--- begin ---

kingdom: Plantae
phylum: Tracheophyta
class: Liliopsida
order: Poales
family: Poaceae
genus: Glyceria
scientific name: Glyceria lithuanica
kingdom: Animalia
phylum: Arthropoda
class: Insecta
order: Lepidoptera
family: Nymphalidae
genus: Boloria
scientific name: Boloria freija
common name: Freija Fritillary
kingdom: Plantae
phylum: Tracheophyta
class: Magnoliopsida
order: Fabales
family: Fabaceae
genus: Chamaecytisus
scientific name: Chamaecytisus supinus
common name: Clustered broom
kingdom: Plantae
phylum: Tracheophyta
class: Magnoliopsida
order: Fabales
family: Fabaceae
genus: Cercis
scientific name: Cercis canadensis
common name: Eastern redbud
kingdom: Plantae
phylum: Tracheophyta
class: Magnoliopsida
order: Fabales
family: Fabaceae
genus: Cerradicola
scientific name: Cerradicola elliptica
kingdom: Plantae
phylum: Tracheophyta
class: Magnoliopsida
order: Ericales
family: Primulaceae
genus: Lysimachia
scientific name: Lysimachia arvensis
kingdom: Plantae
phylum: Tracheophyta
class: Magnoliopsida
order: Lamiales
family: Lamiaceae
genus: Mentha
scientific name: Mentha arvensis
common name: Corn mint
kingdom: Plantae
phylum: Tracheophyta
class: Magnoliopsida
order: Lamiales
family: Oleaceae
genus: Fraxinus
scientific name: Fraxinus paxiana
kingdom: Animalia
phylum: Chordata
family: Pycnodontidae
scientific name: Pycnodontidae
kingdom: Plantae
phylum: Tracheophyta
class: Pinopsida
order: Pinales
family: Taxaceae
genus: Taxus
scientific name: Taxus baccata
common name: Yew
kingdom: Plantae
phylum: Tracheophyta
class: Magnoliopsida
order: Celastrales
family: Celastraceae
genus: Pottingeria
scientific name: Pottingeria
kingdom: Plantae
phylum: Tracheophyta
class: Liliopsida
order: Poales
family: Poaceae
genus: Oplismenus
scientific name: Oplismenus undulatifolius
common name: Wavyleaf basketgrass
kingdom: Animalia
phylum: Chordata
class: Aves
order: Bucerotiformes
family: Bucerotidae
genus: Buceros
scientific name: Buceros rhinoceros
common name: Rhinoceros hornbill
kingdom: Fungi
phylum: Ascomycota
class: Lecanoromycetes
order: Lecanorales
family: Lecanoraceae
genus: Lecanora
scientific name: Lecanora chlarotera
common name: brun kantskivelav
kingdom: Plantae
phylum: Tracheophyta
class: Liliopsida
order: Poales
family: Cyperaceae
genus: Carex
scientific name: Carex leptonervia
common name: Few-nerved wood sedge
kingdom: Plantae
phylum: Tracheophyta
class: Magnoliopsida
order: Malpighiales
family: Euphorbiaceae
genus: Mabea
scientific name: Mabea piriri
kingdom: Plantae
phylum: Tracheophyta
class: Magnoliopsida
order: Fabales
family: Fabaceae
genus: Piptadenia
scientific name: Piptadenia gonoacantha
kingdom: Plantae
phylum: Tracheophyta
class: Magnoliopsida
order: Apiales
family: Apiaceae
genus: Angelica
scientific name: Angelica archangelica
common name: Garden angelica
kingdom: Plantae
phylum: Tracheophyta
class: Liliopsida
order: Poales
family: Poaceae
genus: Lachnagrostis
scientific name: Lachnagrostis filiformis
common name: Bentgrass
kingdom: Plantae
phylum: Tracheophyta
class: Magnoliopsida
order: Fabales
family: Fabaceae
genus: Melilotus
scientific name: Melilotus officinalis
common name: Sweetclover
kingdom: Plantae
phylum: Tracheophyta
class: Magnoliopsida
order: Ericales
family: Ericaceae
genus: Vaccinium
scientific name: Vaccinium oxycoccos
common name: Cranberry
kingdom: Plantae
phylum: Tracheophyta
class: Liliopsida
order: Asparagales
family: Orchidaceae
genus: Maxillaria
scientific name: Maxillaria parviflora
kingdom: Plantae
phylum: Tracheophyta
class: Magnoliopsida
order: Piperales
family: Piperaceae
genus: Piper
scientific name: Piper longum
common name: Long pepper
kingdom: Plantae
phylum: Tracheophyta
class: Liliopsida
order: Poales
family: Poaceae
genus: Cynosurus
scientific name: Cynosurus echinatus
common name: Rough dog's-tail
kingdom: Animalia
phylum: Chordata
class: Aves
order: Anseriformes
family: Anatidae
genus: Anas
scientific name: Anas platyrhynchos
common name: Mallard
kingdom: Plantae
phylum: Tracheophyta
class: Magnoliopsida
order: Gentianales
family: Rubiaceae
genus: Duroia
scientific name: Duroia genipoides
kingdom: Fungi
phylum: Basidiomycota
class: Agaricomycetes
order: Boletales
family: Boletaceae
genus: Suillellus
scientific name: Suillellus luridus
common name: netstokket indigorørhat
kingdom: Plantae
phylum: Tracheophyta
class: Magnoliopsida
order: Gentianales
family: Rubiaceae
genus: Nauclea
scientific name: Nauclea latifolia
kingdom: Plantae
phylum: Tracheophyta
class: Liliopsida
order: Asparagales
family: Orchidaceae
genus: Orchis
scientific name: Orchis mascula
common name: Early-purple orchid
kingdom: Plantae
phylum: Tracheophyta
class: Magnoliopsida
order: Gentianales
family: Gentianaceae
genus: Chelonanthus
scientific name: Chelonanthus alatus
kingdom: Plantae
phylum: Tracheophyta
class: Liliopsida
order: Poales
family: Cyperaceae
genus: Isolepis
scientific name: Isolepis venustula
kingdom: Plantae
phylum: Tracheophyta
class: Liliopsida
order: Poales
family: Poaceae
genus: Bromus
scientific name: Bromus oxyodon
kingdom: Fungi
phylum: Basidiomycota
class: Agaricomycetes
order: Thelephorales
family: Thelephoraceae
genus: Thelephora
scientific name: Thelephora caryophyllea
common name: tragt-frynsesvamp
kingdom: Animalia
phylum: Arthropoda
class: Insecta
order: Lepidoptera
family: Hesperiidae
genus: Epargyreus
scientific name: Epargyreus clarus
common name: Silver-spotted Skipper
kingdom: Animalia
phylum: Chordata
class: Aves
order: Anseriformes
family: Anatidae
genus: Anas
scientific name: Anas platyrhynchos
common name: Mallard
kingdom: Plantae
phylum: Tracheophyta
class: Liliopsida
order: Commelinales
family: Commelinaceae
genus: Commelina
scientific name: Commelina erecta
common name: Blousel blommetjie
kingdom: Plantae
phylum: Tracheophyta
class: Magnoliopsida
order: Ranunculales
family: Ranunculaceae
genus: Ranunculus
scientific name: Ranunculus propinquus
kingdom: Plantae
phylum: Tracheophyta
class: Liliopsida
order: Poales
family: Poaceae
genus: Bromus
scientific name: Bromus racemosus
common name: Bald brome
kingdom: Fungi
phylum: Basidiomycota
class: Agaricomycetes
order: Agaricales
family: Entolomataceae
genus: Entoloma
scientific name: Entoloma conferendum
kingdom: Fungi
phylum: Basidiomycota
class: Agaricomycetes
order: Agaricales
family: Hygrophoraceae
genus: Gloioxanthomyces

--- end ---

● **Task requirements**
Can you rewrite all the records above with every "common name" changed to "vernacular name" and nothing else altered?

● **Output of the task**
kingdom: Plantae
phylum: Tracheophyta
class: Liliopsida
order: Poales
family: Poaceae
genus: Glyceria
scientific name: Glyceria lithuanica
kingdom: Animalia
phylum: Arthropoda
class: Insecta
order: Lepidoptera
family: Nymphalidae
genus: Boloria
scientific name: Boloria freija
vernacular name: Freija Fritillary
kingdom: Plantae
phylum: Tracheophyta
class: Magnoliopsida
order: Fabales
family: Fabaceae
genus: Chamaecytisus
scientific name: Chamaecytisus supinus
vernacular name: Clustered broom
kingdom: Plantae
phylum: Tracheophyta
class: Magnoliopsida
order: Fabales
family: Fabaceae
genus: Cercis
scientific name: Cercis canadensis
vernacular name: Eastern redbud
kingdom: Plantae
phylum: Tracheophyta
class: Magnoliopsida
order: Fabales
family: Fabaceae
genus: Cerradicola
scientific name: Cerradicola elliptica
kingdom: Plantae
phylum: Tracheophyta
class: Magnoliopsida
order: Ericales
family: Primulaceae
genus: Lysimachia
scientific name: Lysimachia arvensis
kingdom: Plantae
phylum: Tracheophyta
class: Magnoliopsida
order: Lamiales
family: Lamiaceae
genus: Mentha
scientific name: Mentha arvensis
vernacular name: Corn mint
kingdom: Plantae
phylum: Tracheophyta
class: Magnoliopsida
order: Lamiales
family: Oleaceae
genus: Fraxinus
scientific name: Fraxinus paxiana
kingdom: Animalia
phylum: Chordata
family: Pycnodontidae
scientific name: Pycnodontidae
kingdom: Plantae
phylum: Tracheophyta
class: Pinopsida
order: Pinales
family: Taxaceae
genus: Taxus
scientific name: Taxus baccata
vernacular name: Yew
kingdom: Plantae
phylum: Tracheophyta
class: Magnoliopsida
order: Celastrales
family: Celastraceae
genus: Pottingeria
scientific name: Pottingeria
kingdom: Plantae
phylum: Tracheophyta
class: Liliopsida
order: Poales
family: Poaceae
genus: Oplismenus
scientific name: Oplismenus undulatifolius
vernacular name: Wavyleaf basketgrass
kingdom: Animalia
phylum: Chordata
class: Aves
order: Bucerotiformes
family: Bucerotidae
genus: Buceros
scientific name: Buceros rhinoceros
vernacular name: Rhinoceros hornbill
kingdom: Fungi
phylum: Ascomycota
class: Lecanoromycetes
order: Lecanorales
family: Lecanoraceae
genus: Lecanora
scientific name: Lecanora chlarotera
vernacular name: brun kantskivelav
kingdom: Plantae
phylum: Tracheophyta
class: Liliopsida
order: Poales
family: Cyperaceae
genus: Carex
scientific name: Carex leptonervia
vernacular name: Few-nerved wood sedge
kingdom: Plantae
phylum: Tracheophyta
class: Magnoliopsida
order: Malpighiales
family: Euphorbiaceae
genus: Mabea
scientific name: Mabea piriri
kingdom: Plantae
phylum: Tracheophyta
class: Magnoliopsida
order: Fabales
family: Fabaceae
genus: Piptadenia
scientific name: Piptadenia gonoacantha
kingdom: Plantae
phylum: Tracheophyta
class: Magnoliopsida
order: Apiales
family: Apiaceae
genus: Angelica
scientific name: Angelica archangelica
vernacular name: Garden angelica
kingdom: Plantae
phylum: Tracheophyta
class: Liliopsida
order: Poales
family: Poaceae
genus: Lachnagrostis
scientific name: Lachnagrostis filiformis
vernacular name: Bentgrass
kingdom: Plantae
phylum: Tracheophyta
class: Magnoliopsida
order: Fabales
family: Fabaceae
genus: Melilotus
scientific name: Melilotus officinalis
vernacular name: Sweetclover
kingdom: Plantae
phylum: Tracheophyta
class: Magnoliopsida
order: Ericales
family: Ericaceae
genus: Vaccinium
scientific name: Vaccinium oxycoccos
vernacular name: Cranberry
kingdom: Plantae
phylum: Tracheophyta
class: Liliopsida
order: Asparagales
family: Orchidaceae
genus: Maxillaria
scientific name: Maxillaria parviflora
kingdom: Plantae
phylum: Tracheophyta
class: Magnoliopsida
order: Piperales
family: Piperaceae
genus: Piper
scientific name: Piper longum
vernacular name: Long pepper
kingdom: Plantae
phylum: Tracheophyta
class: Liliopsida
order: Poales
family: Poaceae
genus: Cynosurus
scientific name: Cynosurus echinatus
vernacular name: Rough dog's-tail
kingdom: Animalia
phylum: Chordata
class: Aves
order: Anseriformes
family: Anatidae
genus: Anas
scientific name: Anas platyrhynchos
vernacular name: Mallard
kingdom: Plantae
phylum: Tracheophyta
class: Magnoliopsida
order: Gentianales
family: Rubiaceae
genus: Duroia
scientific name: Duroia genipoides
kingdom: Fungi
phylum: Basidiomycota
class: Agaricomycetes
order: Boletales
family: Boletaceae
genus: Suillellus
scientific name: Suillellus luridus
vernacular name: netstokket indigorørhat
kingdom: Plantae
phylum: Tracheophyta
class: Magnoliopsida
order: Gentianales
family: Rubiaceae
genus: Nauclea
scientific name: Nauclea latifolia
kingdom: Plantae
phylum: Tracheophyta
class: Liliopsida
order: Asparagales
family: Orchidaceae
genus: Orchis
scientific name: Orchis mascula
vernacular name: Early-purple orchid
kingdom: Plantae
phylum: Tracheophyta
class: Magnoliopsida
order: Gentianales
family: Gentianaceae
genus: Chelonanthus
scientific name: Chelonanthus alatus
kingdom: Plantae
phylum: Tracheophyta
class: Liliopsida
order: Poales
family: Cyperaceae
genus: Isolepis
scientific name: Isolepis venustula
kingdom: Plantae
phylum: Tracheophyta
class: Liliopsida
order: Poales
family: Poaceae
genus: Bromus
scientific name: Bromus oxyodon
kingdom: Fungi
phylum: Basidiomycota
class: Agaricomycetes
order: Thelephorales
family: Thelephoraceae
genus: Thelephora
scientific name: Thelephora caryophyllea
vernacular name: tragt-frynsesvamp
kingdom: Animalia
phylum: Arthropoda
class: Insecta
order: Lepidoptera
family: Hesperiidae
genus: Epargyreus
scientific name: Epargyreus clarus
vernacular name: Silver-spotted Skipper
kingdom: Animalia
phylum: Chordata
class: Aves
order: Anseriformes
family: Anatidae
genus: Anas
scientific name: Anas platyrhynchos
vernacular name: Mallard
kingdom: Plantae
phylum: Tracheophyta
class: Liliopsida
order: Commelinales
family: Commelinaceae
genus: Commelina
scientific name: Commelina erecta
vernacular name: Blousel blommetjie
kingdom: Plantae
phylum: Tracheophyta
class: Magnoliopsida
order: Ranunculales
family: Ranunculaceae
genus: Ranunculus
scientific name: Ranunculus propinquus
kingdom: Plantae
phylum: Tracheophyta
class: Liliopsida
order: Poales
family: Poaceae
genus: Bromus
scientific name: Bromus racemosus
vernacular name: Bald brome
kingdom: Fungi
phylum: Basidiomycota
class: Agaricomycetes
order: Agaricales
family: Entolomataceae
genus: Entoloma
scientific name: Entoloma conferendum
kingdom: Fungi
phylum: Basidiomycota
class: Agaricomycetes
order: Agaricales
family: Hygrophoraceae
genus: Gloioxanthomyces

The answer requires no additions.